• WHAT YOU NEED TO DO: Read through the records below and copy each line that uses the word "elements".

• DATA SECTION:

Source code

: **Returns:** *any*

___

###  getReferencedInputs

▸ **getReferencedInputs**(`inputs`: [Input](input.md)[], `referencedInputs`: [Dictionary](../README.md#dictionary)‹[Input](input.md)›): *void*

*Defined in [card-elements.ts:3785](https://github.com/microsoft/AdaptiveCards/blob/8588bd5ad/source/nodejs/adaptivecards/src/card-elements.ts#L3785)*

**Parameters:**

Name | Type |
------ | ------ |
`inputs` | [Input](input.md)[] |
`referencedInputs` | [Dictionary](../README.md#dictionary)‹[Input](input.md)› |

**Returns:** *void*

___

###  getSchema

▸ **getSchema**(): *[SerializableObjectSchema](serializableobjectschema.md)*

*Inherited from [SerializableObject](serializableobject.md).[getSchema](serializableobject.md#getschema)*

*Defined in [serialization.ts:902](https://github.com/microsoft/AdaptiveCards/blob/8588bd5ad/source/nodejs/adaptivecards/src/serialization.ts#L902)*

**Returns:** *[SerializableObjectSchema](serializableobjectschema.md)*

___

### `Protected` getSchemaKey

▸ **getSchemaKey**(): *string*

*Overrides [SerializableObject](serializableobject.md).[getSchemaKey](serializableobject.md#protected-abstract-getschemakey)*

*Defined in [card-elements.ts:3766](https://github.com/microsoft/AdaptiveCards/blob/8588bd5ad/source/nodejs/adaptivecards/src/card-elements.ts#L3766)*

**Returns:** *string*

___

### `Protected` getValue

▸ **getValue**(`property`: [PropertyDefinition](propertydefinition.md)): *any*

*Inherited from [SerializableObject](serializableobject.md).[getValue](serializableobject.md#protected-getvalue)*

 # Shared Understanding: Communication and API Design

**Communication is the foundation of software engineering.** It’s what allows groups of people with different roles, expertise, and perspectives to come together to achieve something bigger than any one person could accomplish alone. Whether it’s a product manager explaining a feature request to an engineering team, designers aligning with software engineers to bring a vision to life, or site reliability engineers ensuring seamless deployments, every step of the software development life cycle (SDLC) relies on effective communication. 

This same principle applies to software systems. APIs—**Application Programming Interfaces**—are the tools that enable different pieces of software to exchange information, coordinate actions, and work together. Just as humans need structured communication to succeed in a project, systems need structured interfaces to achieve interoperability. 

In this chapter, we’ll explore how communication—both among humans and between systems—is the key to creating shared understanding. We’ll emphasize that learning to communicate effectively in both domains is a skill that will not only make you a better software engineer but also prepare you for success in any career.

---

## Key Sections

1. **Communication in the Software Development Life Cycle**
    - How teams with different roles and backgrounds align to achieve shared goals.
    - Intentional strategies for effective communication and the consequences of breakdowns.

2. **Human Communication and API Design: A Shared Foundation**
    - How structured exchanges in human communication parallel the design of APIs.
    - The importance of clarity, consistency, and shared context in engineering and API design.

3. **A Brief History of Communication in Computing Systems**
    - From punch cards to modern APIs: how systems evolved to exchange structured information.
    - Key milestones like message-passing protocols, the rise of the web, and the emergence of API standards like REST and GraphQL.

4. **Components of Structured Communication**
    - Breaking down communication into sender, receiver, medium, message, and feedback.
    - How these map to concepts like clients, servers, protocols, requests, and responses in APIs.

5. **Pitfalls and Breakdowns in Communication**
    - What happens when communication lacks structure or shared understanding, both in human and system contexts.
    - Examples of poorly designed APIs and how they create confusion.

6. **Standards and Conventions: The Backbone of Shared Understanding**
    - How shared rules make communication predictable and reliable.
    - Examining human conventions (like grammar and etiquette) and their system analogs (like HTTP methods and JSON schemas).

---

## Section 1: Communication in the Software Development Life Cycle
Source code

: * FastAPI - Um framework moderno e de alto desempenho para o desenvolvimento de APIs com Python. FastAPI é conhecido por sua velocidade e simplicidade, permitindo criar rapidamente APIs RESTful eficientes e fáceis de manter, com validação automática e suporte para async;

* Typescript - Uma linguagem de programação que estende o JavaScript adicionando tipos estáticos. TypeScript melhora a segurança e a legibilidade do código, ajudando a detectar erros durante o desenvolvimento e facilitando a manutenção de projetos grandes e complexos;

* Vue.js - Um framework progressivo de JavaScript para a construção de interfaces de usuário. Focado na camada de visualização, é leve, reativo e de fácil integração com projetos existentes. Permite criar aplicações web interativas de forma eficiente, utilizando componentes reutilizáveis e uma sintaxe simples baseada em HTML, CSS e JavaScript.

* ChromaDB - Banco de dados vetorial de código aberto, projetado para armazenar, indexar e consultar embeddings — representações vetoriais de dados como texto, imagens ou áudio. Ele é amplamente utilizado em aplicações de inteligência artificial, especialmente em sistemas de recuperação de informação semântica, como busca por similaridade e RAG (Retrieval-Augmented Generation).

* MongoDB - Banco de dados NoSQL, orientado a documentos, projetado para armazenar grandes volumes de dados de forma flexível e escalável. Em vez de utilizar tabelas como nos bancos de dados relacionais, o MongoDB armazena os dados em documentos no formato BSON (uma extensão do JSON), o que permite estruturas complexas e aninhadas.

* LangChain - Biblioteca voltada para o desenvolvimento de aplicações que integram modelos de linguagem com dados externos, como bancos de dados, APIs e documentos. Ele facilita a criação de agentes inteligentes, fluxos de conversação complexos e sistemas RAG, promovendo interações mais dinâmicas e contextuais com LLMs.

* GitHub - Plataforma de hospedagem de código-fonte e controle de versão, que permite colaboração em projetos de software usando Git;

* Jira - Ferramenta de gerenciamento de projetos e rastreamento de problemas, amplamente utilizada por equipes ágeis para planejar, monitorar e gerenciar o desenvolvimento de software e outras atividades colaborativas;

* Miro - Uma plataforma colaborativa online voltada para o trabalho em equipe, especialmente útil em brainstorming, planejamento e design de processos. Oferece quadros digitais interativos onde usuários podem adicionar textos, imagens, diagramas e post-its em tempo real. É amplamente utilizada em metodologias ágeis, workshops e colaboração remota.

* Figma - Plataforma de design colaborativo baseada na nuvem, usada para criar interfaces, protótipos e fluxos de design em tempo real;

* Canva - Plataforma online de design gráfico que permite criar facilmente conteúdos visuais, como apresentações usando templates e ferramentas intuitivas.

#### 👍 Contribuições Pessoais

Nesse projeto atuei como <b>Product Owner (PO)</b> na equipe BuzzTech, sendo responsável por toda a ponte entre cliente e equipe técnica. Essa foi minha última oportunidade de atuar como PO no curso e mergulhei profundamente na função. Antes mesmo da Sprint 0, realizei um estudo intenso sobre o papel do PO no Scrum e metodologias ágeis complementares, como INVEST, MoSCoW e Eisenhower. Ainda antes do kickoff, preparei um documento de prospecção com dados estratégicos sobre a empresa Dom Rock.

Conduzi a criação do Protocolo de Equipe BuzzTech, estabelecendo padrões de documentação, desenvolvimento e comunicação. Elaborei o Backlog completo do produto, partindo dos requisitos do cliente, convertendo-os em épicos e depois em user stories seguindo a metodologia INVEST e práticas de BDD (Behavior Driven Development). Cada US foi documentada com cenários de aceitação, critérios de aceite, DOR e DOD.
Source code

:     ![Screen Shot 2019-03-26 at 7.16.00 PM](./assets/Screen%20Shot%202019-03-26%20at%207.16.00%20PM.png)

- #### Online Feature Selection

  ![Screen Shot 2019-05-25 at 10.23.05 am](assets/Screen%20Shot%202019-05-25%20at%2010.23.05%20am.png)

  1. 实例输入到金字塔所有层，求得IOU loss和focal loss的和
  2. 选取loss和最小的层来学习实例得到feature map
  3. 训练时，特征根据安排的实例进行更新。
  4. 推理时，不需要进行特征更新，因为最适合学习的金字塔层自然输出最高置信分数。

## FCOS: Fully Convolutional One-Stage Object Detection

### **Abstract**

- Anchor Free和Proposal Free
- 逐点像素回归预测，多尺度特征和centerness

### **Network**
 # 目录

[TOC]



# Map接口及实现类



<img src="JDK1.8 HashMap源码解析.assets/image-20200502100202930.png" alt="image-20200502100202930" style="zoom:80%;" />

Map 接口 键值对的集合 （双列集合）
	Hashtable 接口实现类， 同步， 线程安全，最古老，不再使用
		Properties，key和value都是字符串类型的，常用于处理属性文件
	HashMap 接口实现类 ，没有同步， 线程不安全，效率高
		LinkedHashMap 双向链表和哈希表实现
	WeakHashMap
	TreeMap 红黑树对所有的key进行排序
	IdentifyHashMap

• FINISHED TASK:
*Defined in [card-elements.ts:3785](https://github.com/microsoft/AdaptiveCards/blob/8588bd5ad/source/nodejs/adaptivecards/src/card-elements.ts#L3785)*
*Defined in [card-elements.ts:3766](https://github.com/microsoft/AdaptiveCards/blob/8588bd5ad/source/nodejs/adaptivecards/src/card-elements.ts#L3766)*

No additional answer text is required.